(Stored items)
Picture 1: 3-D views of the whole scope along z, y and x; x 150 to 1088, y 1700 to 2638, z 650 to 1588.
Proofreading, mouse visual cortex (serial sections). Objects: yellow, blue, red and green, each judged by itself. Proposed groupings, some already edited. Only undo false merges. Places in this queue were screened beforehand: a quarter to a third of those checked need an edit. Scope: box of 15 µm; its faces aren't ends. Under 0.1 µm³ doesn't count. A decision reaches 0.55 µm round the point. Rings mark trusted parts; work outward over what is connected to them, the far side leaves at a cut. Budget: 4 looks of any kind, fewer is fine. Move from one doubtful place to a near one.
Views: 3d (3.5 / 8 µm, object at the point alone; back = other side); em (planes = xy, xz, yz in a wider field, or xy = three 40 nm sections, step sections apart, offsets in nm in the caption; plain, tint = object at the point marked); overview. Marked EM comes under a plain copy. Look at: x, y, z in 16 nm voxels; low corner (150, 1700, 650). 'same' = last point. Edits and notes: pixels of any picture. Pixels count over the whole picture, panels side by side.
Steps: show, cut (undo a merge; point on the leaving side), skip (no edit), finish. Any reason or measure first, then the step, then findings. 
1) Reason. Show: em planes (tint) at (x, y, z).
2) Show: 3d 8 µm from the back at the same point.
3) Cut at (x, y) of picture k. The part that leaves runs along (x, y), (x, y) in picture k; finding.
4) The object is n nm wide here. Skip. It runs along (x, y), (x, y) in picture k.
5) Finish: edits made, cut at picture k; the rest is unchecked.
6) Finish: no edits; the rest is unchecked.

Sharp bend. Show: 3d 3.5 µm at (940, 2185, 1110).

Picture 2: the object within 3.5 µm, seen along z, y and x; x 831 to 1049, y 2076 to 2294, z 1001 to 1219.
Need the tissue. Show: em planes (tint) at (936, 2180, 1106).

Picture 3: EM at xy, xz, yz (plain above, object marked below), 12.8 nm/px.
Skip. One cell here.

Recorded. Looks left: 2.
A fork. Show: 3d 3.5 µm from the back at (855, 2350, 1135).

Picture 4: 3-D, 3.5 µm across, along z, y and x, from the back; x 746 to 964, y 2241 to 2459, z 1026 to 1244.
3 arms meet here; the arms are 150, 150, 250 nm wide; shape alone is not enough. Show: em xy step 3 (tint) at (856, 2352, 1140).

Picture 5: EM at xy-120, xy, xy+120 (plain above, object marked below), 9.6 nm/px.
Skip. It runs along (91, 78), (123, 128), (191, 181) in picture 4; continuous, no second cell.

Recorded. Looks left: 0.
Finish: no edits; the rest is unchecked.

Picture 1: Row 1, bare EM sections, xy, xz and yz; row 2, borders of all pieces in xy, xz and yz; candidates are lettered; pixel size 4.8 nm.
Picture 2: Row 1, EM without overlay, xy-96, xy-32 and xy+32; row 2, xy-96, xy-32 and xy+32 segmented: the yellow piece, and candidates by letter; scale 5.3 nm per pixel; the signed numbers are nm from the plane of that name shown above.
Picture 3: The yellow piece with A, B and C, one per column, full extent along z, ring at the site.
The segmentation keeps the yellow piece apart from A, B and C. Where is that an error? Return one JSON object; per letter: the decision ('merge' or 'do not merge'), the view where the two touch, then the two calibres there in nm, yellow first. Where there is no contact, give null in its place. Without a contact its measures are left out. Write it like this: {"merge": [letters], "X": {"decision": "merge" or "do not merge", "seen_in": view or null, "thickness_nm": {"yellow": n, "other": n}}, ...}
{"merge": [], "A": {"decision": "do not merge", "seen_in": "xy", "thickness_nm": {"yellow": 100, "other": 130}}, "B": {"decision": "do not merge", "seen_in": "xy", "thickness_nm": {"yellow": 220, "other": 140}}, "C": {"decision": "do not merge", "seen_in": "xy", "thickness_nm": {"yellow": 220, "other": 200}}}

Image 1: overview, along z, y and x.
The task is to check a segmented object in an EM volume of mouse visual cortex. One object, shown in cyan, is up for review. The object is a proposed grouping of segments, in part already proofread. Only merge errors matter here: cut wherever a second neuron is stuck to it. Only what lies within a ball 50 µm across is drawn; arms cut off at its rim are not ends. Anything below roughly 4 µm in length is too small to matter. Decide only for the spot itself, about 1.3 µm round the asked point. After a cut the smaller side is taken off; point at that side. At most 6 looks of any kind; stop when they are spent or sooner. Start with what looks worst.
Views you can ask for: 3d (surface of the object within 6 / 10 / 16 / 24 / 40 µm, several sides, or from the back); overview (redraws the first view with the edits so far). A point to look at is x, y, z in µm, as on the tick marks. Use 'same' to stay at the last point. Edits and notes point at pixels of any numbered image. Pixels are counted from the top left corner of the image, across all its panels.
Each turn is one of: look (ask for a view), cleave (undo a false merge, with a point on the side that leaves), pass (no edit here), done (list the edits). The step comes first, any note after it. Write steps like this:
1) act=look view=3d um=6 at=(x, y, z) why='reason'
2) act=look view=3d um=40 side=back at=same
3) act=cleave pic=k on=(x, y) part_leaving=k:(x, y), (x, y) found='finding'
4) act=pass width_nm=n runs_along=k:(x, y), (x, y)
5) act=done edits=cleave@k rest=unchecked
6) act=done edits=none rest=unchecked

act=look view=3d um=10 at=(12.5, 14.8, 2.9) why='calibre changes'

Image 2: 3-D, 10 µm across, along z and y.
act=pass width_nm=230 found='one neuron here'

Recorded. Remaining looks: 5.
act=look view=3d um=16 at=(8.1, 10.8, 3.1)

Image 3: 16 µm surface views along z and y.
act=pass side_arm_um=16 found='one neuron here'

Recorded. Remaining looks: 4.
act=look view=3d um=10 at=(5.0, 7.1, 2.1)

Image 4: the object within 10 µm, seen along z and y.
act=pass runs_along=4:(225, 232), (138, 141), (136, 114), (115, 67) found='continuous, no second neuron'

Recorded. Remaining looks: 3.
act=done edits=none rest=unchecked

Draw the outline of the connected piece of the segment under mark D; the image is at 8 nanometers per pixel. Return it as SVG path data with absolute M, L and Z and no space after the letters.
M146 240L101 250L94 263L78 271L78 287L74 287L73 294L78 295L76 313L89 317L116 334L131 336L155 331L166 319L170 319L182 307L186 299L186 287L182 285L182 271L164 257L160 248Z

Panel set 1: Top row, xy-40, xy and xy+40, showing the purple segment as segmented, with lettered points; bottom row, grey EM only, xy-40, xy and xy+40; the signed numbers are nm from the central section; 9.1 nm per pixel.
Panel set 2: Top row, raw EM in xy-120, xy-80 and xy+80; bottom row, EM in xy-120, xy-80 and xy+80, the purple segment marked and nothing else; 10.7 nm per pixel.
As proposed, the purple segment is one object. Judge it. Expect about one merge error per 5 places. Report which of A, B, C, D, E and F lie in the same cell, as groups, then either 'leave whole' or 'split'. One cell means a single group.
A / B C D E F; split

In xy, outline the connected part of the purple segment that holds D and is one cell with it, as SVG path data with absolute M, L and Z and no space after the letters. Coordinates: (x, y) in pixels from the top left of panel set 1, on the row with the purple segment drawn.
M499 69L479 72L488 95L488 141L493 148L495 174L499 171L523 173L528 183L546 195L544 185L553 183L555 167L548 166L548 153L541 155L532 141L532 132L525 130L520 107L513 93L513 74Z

§ YOUR ASSIGNMENT:
The lines in the records above that include the word "cortex" must be copied out.

§ TASK RESULT:
Proofreading, mouse visual cortex (serial sections). Objects: yellow, blue, red and green, each judged by itself. Proposed groupings, some already edited. Only undo false merges. Places in this queue were screened beforehand: a quarter to a third of those checked need an edit. Scope: box of 15 µm; its faces aren't ends. Under 0.1 µm³ doesn't count. A decision reaches 0.55 µm round the point. Rings mark trusted parts; work outward over what is connected to them, the far side leaves at a cut. Budget: 4 looks of any kind, fewer is fine. Move from one doubtful place to a near one.
The task is to check a segmented object in an EM volume of mouse visual cortex. One object, shown in cyan, is up for review. The object is a proposed grouping of segments, in part already proofread. Only merge errors matter here: cut wherever a second neuron is stuck to it. Only what lies within a ball 50 µm across is drawn; arms cut off at its rim are not ends. Anything below roughly 4 µm in length is too small to matter. Decide only for the spot itself, about 1.3 µm round the asked point. After a cut the smaller side is taken off; point at that side. At most 6 looks of any kind; stop when they are spent or sooner. Start with what looks worst.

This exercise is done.